Hacker News new | ask | show | jobs
by maweki 3445 days ago
The state of a generator is always a problem that trips me up the most when I try to do FP-Python. In general a function shouldn't care whether the input was a list, set or generator. While iterating over it (or yielding from it), we always mutate some internal state of the iterator.

One solution would be, I think, to always pass tee-d copies of iterators and never(!) any iterator like it is (because you don't know whether next() has side effects or not). The other solution would be to not ever do anything lazy. One could also always consume all iterators fully. That way any generator re-use would be apparent immediately.

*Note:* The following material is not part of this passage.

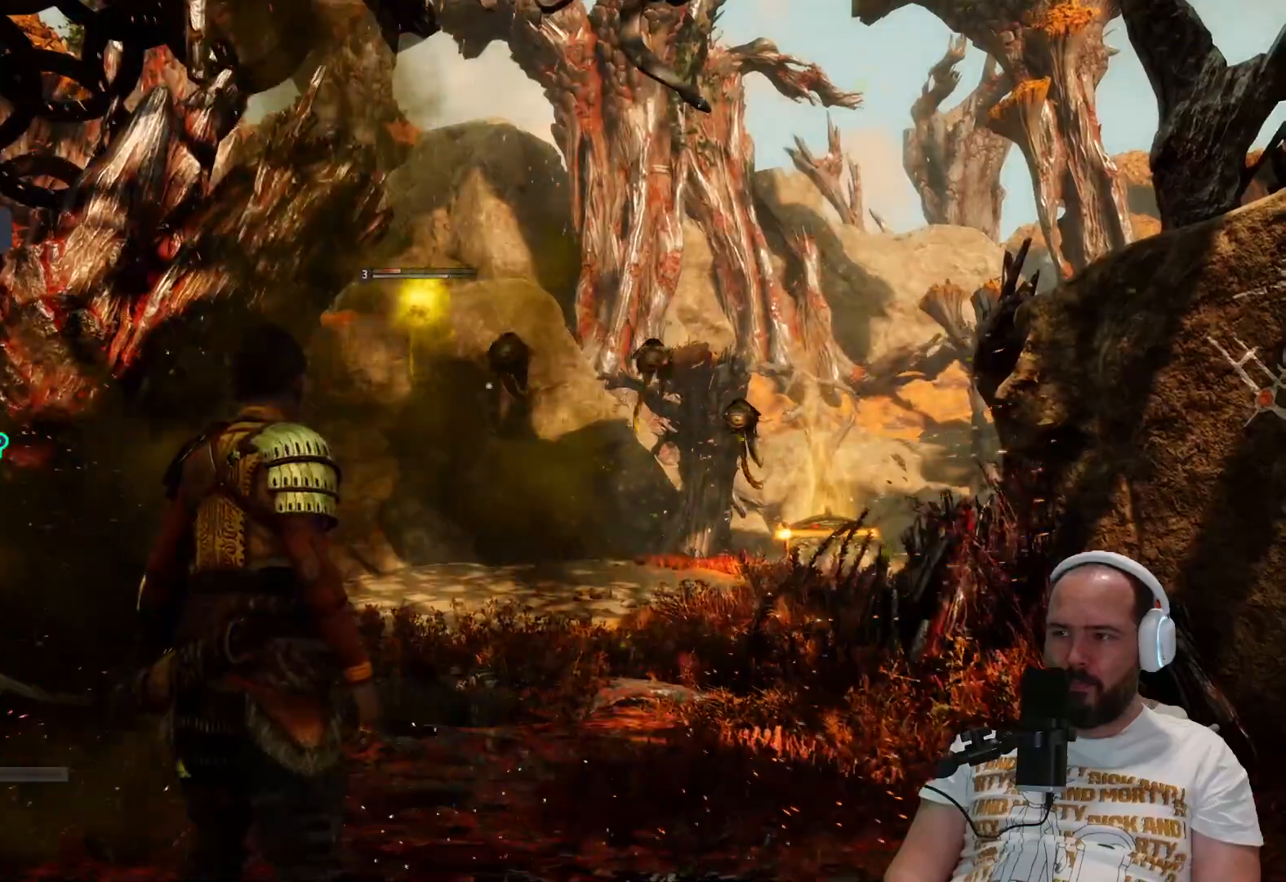
{"buttons": ["L2"], "left_stick": "center", "right_stick": "center", "events": [[467, "L2", "down"]]}
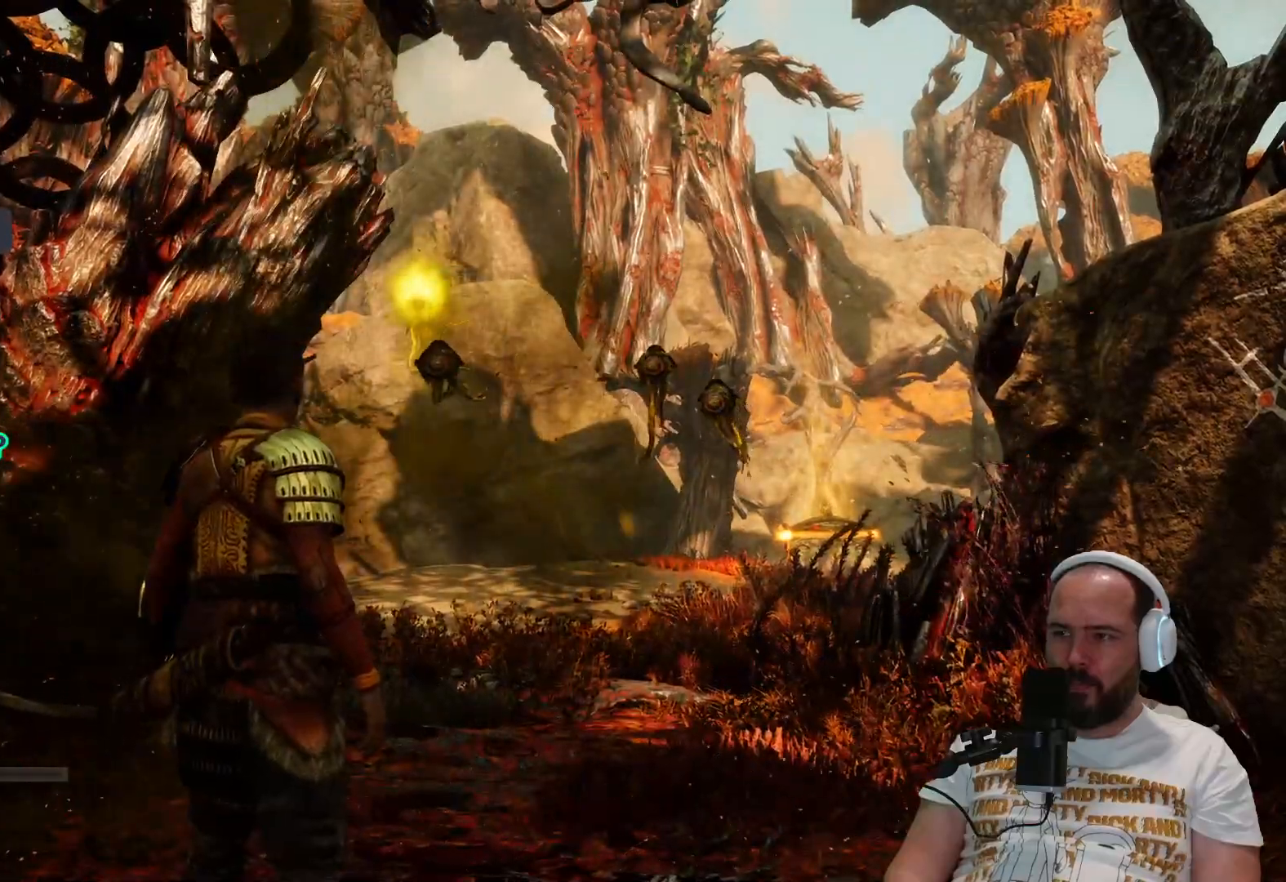
{"buttons": ["L2"], "left_stick": "center", "right_stick": "center", "events": [[100, "R1", "down"], [133, "R1", "up"], [217, "R1", "down"], [333, "R1", "up"], [433, "R1", "down"], [500, "R1", "up"]]}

Some function that moves a generator forward just one or two items (something with the semantics of findFirst, for example), can subtly introduce bugs.

2 comments

Personally, I run by a rule that I must consume a generator on the same line it is created, otherwise I use something that isn't lazy.

If you get some huge collection to scan, or wants to sync your code by sharing an iterator internal state, you may want to break that rule. But they are just too troublesome for my taste.

Make your functions consumers. Don't pass tee'd iterators in, but tee after receiving if necessary.

I don't see how find_first would cause any more problems than filter or sum.

That is a very bad idea in general and will lead to enormous memory leaks when large tee'd iterators get out of sync with one another.

See here:

This itertool may require significant auxiliary storage (depending on how much temporary data needs to be stored). In general, if one iterator uses most or all of the data before another iterator starts, it is faster to use list() instead of tee().

https://docs.python.org/2/library/itertools.html#itertools.t...

Eh? I discouraged tee'ing iterators, or at least I thought I did.